Facebook Twitter YouTube SoundCloud RSS
 

North Korea ‘burning with hatred’ for US after stealth bomber missions

Barney Henderson
The Telegraph

The deployment of the stealth bombers was clearly meant to deliver a potent message to Pyongyang about the US commitment to defending South Korea against any aggression as military tensions on the Korean peninsula soar.

It came after the North severed its last-remaining military hotline with South Korea on Wednesday and put its rocket units on combat status with a threat to target US bases in the Pacific region.

It also emerged on Wednesday that North Korea had “Photoshopped” an image of a troop landing drill as part of Pyongyang’s renewed military propaganda war.

 

The two B-2s, from Whiteman Air Force base in Missouri, flew the 13,000 mile (20,800 kilometre) round-trip in a “single continuous mission”, dropping dummy ordnance on a target range in the South, the US military said in a statement.

“This … demonstrates the United States’ ability to conduct long-range, precision strikes quickly and at will,” the statement said.

The bombers were participating in South Korean-US military exercises that have incensed North Korea, which has threatened to unleash a second Korean War and launch pre-emptive nuclear strikes on South Korea and the US mainland.

“How can we pardon the Yankees who hatched even a sinister plot to defame the supreme dignity, which we regard dearer than our own lives, not content with staging madcap nuclear war drills?” Cha Ok Chol, a Korean People’s Army officer said according to the Korean Central News Agency.

» **RECORDED DATA**:
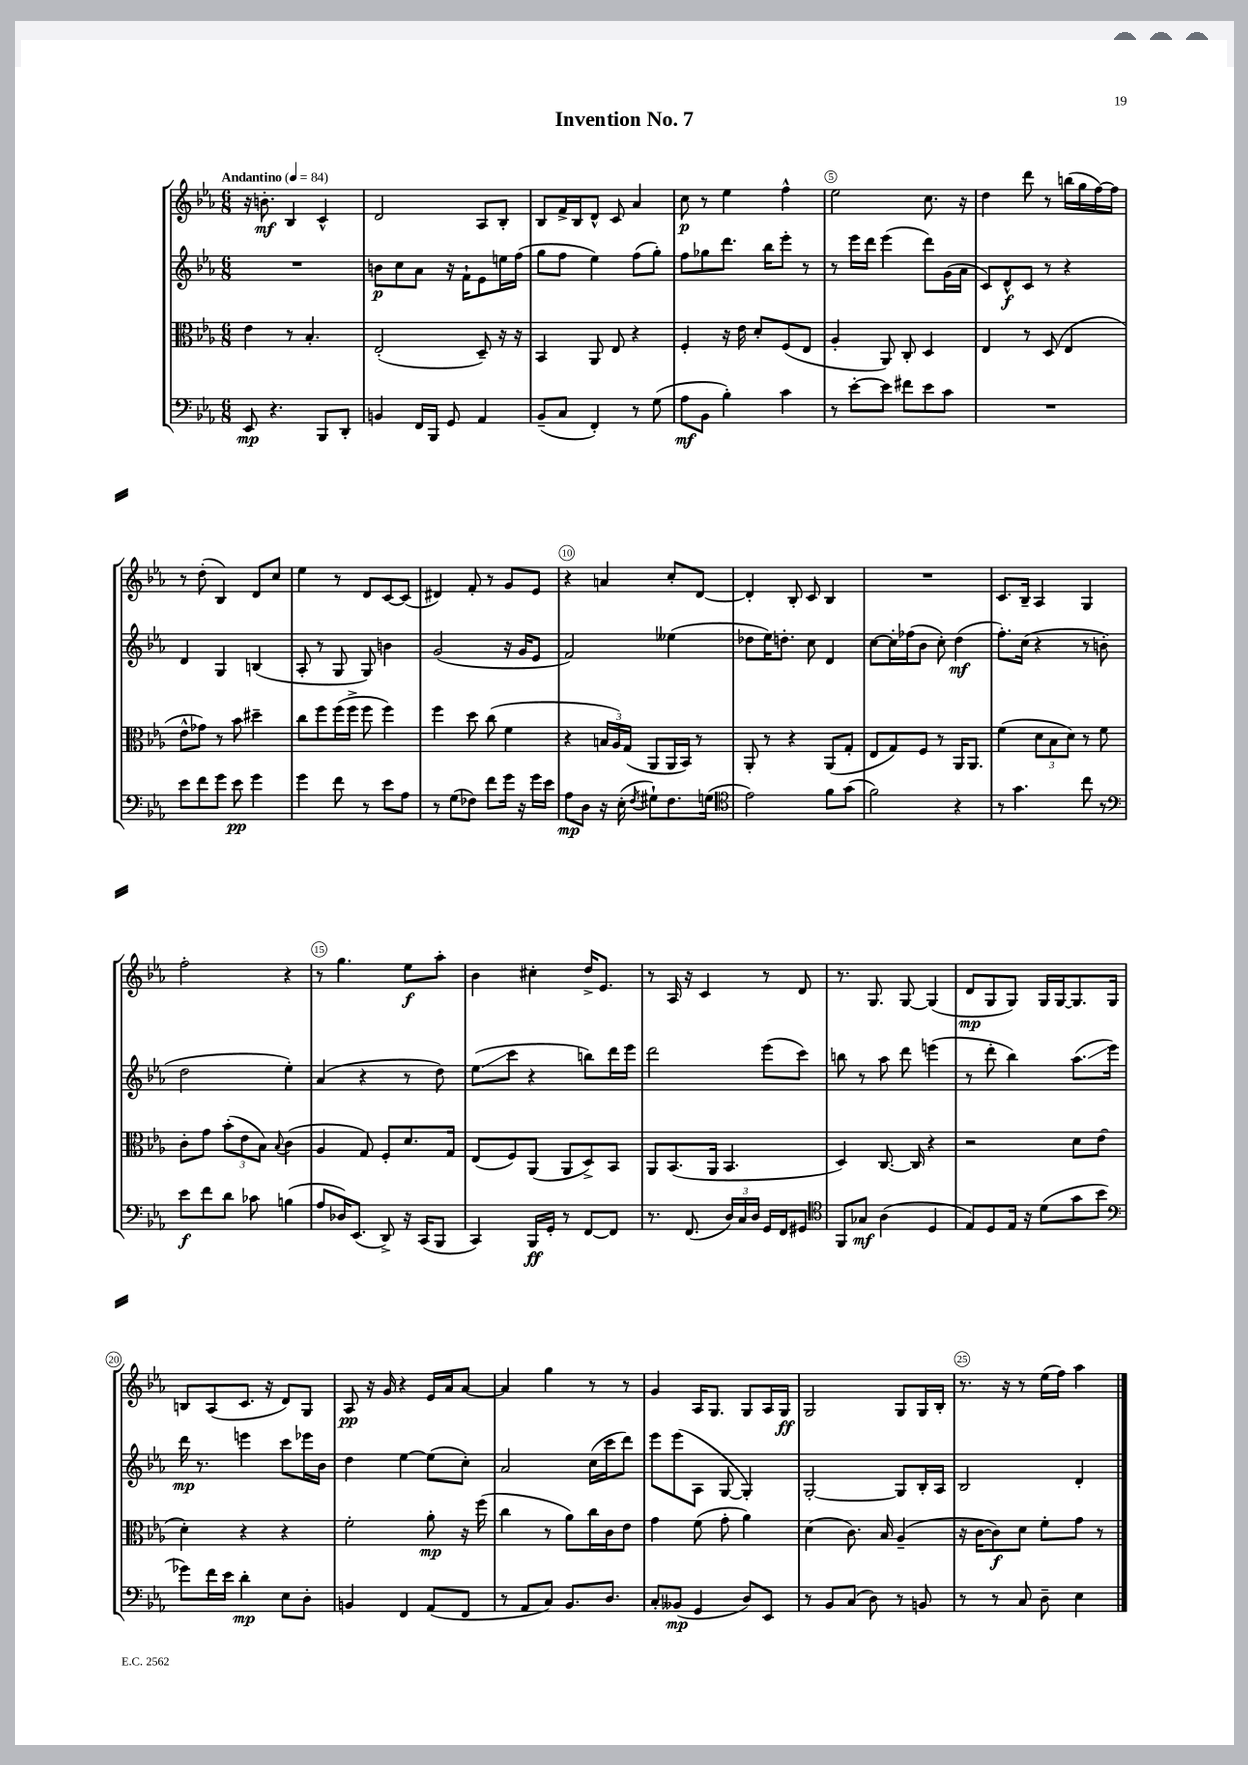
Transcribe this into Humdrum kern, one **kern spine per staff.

**kern	**kern	**kern	**kern
*staff4	*staff3	*staff2	*staff1
*clefF4	*clefC3	*clefG2	*clefG2
*k[b-e-a-]	*k[b-e-a-]	*k[b-e-a-]	*k[b-e-a-]
*M6/8	*M6/8	*M6/8	*M6/8
*MM84	*MM84	*MM84	*MM84
8EE-	4e-	2.r	16r
.	.	.	8.b'
4.r	.	.	.
.	8r	.	4B-
.	4.B-'	.	.
8BBB-	.	.	4c^^
8DD'	.	.	.
=	=	=	=
4BB	(2E-'	8b	2d
.	.	8cc	.
16FF	.	8a-	.
16BBB-	.	.	.
8GG	.	16r	.
.	.	16f`	.
4AA-	8D~)	8e-	8A-
.	16r	16ee	8B-'
.	16r	(16ff	.
=	=	=	=
(8BB-~	4BB-	8gg	8B-
8C	.	8ff	16f^
.	.	.	16B-
4FF')	8AA-	4ee-)	8d^^
.	8E-	.	8c
8r	4r	(8ff	4a-
(8G	.	8gg')	.
=	=	=	=
8A-	4F'	8ff	8cc
8BB-	.	8gg-	8r
4B-')	16r	8.ddd	4ee-
.	16e-	.	.
.	8d'	.	.
.	.	16bb-	.
4c	(8F	8eee-'	4ff^^
.	8E-	8r	.
=	=	=	=
8r	4A-'	8r	2ee-
[8e-'	.	16eee-	.
.	.	16ddd	.
8e-]	8AA-)	(4eee-	.
8f#	8C'	.	.
8e-	4D	8ddd)	8.cc
8c	.	(16g	.
.	.	16a-	16r
=	=	=	=
2.r	4E-	8c)	4dd
.	.	8d^^	.
.	8r	8c	8ddd
.	(8D	8r	8r
.	4E-	4r	(16bb
.	.	.	16gg
.	.	.	[16ff)
.	.	.	16ff]
=	=	=	=
8e-	8e-^^	4d	8r
8f	8g-)	.	(8dd'
8g	8r	4G	4B-)
8e-	8b-	.	.
4g	4dd#~	(4B	8d
.	.	.	8cc
=	=	=	=
4g	8cc	8A-'	4ee-
.	8ff	8r	.
8f	(16ff	8G	8r
.	16ff^	.	.
8r	8ff	8G)	8d
8e-	4ff)	4b	[8c
8A-	.	.	(8c]
=	=	=	=
8r	4ff	(2g	4d#)
(8G	.	.	.
8F-)	8dd	.	8f'
8f	(8cc	.	8r
16g	4f	16r	8g
16r	.	16g	.
16g	.	8e-	8e-
16e-	.	.	.
=	=	=	=
8A-	4r	2f)	4r
8D	.	.	.
16r	24B	.	4a
.	24A-)	.	.
(16E-'	.	.	.
.	(24G	.	.
8qF	.	.	.
8G#`)	8AA-	.	.
8.F	16AA-	(4ee--	8cc'
.	16BB-)	.	.
.	8r	.	[8d
(16G	.	.	.
=	=	=	=
*clefC4	*	*	*
2e-)	8AA-'	8dd-	4d']
.	8r	16ee-)	.
.	.	8.dd'	.
.	4r	.	8B-'
.	.	8cc	8c
8f	(8AA-	4d	4B-
(8g	8G'	.	.
=	=	=	=
2f)	8E-	[8cc	2.r
.	8G)	16cc']	.
.	.	(16ff-	.
.	8F	8b-	.
.	8r	8cc')	.
4r	16AA-	(4dd	.
.	8.AA-	.	.
=	=	=	=
8r	(4f	8.ff')	8.c
4.g	.	.	.
.	.	(16cc	16B-~
.	12d	4r	4A-
.	12B-	.	.
.	12d)	.	.
8cc	8r	8r	4G
8r	8f	8b'	.
=	=	=	=
*clefF4	*	*	*
8e-	8c'	2dd	2ff'
8f	8g	.	.
8d	(12b-'	.	.
.	12e-	.	.
8c-	.	.	.
.	12B-)	.	.
.	8qqB-	.	.
(4B	(4c	4ee-')	4r
=	=	=	=
8A-	4A-	(4a-	8r
16D-)	.	.	4.gg
(8.EE-	.	.	.
.	8G)	4r	.
8DD^)	8F'	.	.
16r	8.d	8r	8ee-
(16CC	.	.	.
8BBB-	.	8dd)	8aa-'
.	16G	.	.
=	=	=	=
4CC)	(8E-	(8ee-	4b-
.	8F)	8ccc	.
16BBB-	(8AA-	4r	4cc#'
16GG'	.	.	.
8r	8AA-	.	.
[8FF	8D^)	8bb)	16dd^
.	.	.	8.e-
8FF]	8BB-	16ddd	.
.	.	16eee-	.
=	=	=	=
8.r	8AA-	2ddd	8r
.	(8.BB-	.	16A-
(8.FF	.	.	16r
.	.	.	4c
.	16AA-	.	.
24D)	4.BB-	.	.
24C	.	.	.
24D	.	.	.
16GG	.	(8eee-	8r
16FF	.	.	.
8GG#	.	8ccc)	8d
=	=	=	=
*clefC4	*	*	*
8FF	4D)	8bb	8.r
8G-	.	8r	.
.	.	.	8.G
(4A-	[8.C	8aa-	.
.	.	8ddd	[8G
.	16C]	.	.
4D	4r	(4eee	(4G]
=	=	=	=
8E-)	2r	8r	8d
8D	.	8ddd'	8G
16E-	.	4bb-)	8G)
16r	.	.	.
(8d	.	.	16G
.	.	.	[16G
8g	8d	(8.aa-	8.G]
8b-	(8e-	.	.
.	.	16eee-)	16G
=	=	=	=
*clefF4	*	*	*
8g-)	4d')	16ddd	8B
.	.	8.r	.
16f	.	.	(8A-
16e-	.	.	.
4d'	4r	4eee	8.c
.	.	.	16r
8E-	4r	8ccc	8d)
8D'	.	16eee-	8G
.	.	16b-	.
=	=	=	=
4BB	2f'	4dd	8A-
.	.	.	16r
.	.	.	16g
4FF	.	[4ee-	4r
(8AA-	8a-'	(8ee-]	16e-
.	.	.	16a-
8FF	16r	8cc')	[8a-
.	(16ff	.	.
=	=	=	=
8r	4cc	2a-	4a-]
8AA-	.	.	.
8C)	8r	.	4gg
8.BB-	8a-)	.	.
.	16cc	(16cc	8r
8.D	16c	16ccc	.
.	8e-	8ddd)	8r
=	=	=	=
8C'	4g	8eee-	4g
(8BB--	.	(8eee-	.
4GG	(8f	8A-	16A-
.	.	.	8.G
.	8g'	[8G	.
8D)	4a-)	4G'])	8G
8EE-	.	.	16A-
.	.	.	16G
=	=	=	=
8r	(4d	[2G'	2G
8BB-	.	.	.
(8C	8.c)	.	.
8D)	.	.	.
.	16B-	.	.
8r	(4A-~	8G]	8G
8BB	.	16B-'	16G
.	.	16A-	16B-'
=	=	=	=
8r	16r	2B-	8.r
.	[16c	.	.
8r	8c])	.	.
.	.	.	16r
8C	8d	.	8r
8D~	8f'	.	(16ee-
.	.	.	16ff)
4E-	8g	4d'	4aa-
.	8r	.	.
==	==	==	==
*-	*-	*-	*-
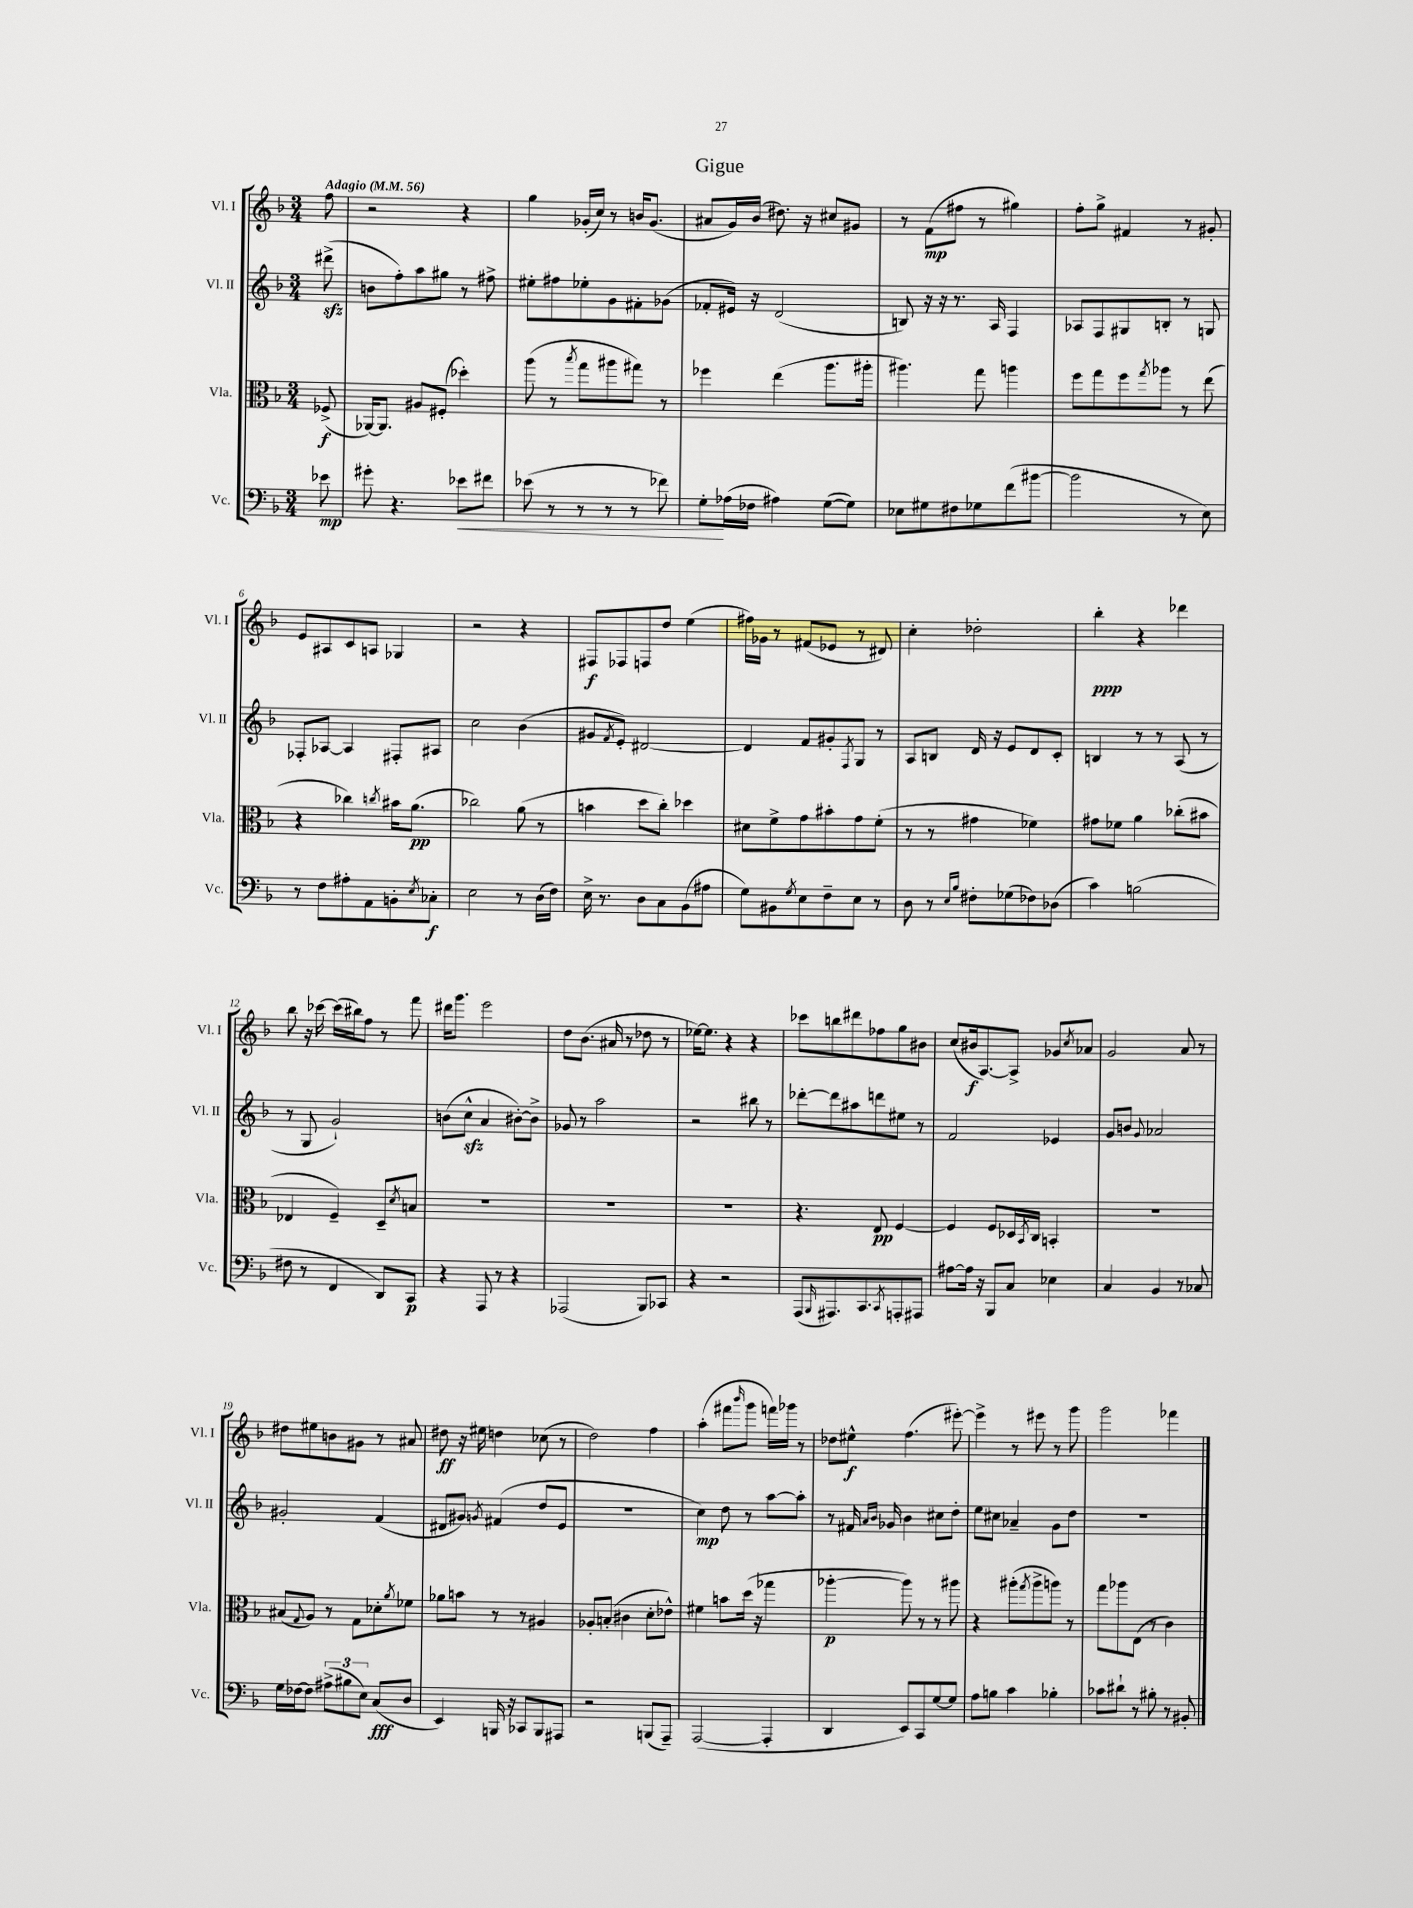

» **TASK LIST**:
1) According to the North Korea article, what was the deployment of the stealth bombers meant to do? Answer in one to three sentences.
2) Pick up the North Korea article after its last sentence and continue it.
The records are unrelated to the North Korea article and stand apart from it.

» **OUTPUTS IN ORDER**:
1) It was meant to send Pyongyang a potent message about the US commitment to defending South Korea against any aggression. This came as military tensions on the Korean peninsula were soaring.

2)
 An editorial put out by the KCNA described “hideous politically-motivated terrorism of the US and the South Korean puppet forces targeting the dignified social system in the DPRK”.

North Korea also stated on Thursday it planned to “sweep away” America’s Andersen Air Force Base on Guam, according to KCNA.

Earlier on Thursday, US Defense Secretary Chuck Hagel told his South Korean counterpart that Seoul could rely on all the military protection the United States has to offer – nuclear, conventional and missile defence.

The US and South Korean militaries signed a new pact last week, providing for a joint military response to even low-level provocation by North Korea.

While most analysts have dismissed the bulk of the North Korean threats as rhetorical bluster, there are concerns that even a minor incident could swiftly escalate in such a volatile environment.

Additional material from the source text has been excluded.